SELECTED PASSAGE →
========================================================================
V Sits: How-to, Benefits & Variations
V sits target the rectus abdominis, hip flexors, and deep core. Sit on floor, lean back, extend legs to form a V, pull knees toward chin. Bodyweight only. Builds lower-ab strength and balance.
V Sits: How-to, Benefits & Variations
Try this. Sit on the floor. Lean back until your abs switch on. Now lift both feet off the ground and try to hold that position for ten seconds without your hands touching anything.
Most people collapse at second three. Not because they lack core strength. Because they lack the specific kind of core strength that the v sit exercise demands: simultaneous upper and lower abdominal contraction while balancing on your sit bones with zero external support.
Sophie Jones programs v sits into 38 of her workout segments at Wellls. Thirty-eight. That is not a random inclusion. She returns to this exercise across her Core Sweat series, her Glow Up challenges, her Bringing Sexy Back program, her Peach Project, and her Total Body Conditioning workouts. When a trainer with 95 workouts keeps coming back to one movement, the movement earns its reputation.
Her cue is consistent every time: drive the knees toward the chin, not the chest. That distinction matters more than it sounds. Pulling knees to the chest loads your hip flexors. Pulling knees toward the chin forces the lower abdominals to contract deeper. She says it plainly: "It's almost like the knees are coming higher, 'cause that's really gonna get that nice, deep, lower core contraction." That deep lower-core contraction is the entire point of v sits. And it is the reason this exercise shows up in Pilates, barre, bodyweight training, and calisthenics programming alike.
========================================================================
MATERIAL SHOWN →
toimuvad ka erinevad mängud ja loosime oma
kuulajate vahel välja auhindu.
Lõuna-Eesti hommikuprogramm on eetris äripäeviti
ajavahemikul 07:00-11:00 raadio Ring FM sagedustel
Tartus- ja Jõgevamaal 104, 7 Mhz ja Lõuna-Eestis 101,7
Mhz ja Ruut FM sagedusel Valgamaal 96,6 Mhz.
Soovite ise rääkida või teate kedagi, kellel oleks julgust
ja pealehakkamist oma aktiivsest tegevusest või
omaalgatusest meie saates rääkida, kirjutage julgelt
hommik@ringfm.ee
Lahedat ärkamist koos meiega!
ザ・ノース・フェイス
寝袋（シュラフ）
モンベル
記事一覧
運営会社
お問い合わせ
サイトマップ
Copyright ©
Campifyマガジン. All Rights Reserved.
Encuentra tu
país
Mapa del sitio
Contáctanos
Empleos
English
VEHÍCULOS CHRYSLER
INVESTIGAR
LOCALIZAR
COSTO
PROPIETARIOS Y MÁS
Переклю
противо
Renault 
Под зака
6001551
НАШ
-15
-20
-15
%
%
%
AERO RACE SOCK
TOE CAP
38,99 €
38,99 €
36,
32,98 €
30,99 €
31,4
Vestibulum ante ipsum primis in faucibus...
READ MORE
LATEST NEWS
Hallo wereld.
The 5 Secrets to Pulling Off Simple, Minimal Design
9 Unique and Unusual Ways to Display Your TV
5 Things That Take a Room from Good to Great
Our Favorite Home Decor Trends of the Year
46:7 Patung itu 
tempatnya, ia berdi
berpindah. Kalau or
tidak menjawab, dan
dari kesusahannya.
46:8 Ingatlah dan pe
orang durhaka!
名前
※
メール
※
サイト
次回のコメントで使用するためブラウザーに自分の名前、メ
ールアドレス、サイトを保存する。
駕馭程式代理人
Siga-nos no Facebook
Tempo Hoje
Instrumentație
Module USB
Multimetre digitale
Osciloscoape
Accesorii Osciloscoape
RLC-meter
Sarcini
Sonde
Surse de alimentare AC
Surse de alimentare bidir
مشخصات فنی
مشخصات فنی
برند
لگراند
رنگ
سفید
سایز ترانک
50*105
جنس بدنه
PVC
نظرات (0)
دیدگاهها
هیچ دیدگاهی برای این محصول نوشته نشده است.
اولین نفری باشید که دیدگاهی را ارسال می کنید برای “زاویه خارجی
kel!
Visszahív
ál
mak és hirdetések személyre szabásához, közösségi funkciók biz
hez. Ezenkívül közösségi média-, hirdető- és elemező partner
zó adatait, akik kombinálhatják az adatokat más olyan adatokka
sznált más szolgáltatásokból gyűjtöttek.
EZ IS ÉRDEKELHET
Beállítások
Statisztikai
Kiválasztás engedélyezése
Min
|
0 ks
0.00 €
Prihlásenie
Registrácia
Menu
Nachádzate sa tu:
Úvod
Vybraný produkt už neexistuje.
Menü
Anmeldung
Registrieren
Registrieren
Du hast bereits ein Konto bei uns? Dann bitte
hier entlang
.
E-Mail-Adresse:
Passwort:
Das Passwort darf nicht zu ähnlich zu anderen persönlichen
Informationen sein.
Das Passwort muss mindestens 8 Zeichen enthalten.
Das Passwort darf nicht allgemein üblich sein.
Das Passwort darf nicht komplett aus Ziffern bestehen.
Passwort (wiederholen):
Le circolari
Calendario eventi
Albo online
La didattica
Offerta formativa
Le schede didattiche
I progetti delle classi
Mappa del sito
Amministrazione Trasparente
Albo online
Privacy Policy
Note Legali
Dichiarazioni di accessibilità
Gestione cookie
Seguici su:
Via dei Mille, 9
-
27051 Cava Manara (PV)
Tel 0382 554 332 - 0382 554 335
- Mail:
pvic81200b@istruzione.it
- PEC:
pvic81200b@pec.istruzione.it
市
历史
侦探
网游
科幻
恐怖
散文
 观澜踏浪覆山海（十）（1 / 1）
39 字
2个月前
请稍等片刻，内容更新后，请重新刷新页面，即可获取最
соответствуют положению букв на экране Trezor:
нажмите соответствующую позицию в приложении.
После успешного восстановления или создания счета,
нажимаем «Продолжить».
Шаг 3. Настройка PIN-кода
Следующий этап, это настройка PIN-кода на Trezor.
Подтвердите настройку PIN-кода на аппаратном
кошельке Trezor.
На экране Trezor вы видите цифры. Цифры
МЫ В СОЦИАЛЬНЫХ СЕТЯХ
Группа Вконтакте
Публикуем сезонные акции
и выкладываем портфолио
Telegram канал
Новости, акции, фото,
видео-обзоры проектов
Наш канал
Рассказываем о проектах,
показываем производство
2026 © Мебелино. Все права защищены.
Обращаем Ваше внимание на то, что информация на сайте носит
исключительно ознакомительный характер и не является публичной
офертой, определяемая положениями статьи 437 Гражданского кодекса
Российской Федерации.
========================================================================
EXERCISE REQUIREMENTS → Quote everything in the V sits article from "Sophie Jones programs" down to "earns its reputation.", word for word.

SOLUTION FOR THIS EXERCISE →
Sophie Jones programs v sits into 38 of her workout segments at Wellls. Thirty-eight. That is not a random inclusion. She returns to this exercise across her Core Sweat series, her Glow Up challenges, her Bringing Sexy Back program, her Peach Project, and her Total Body Conditioning workouts. When a trainer with 95 workouts keeps coming back to one movement, the movement earns its reputation.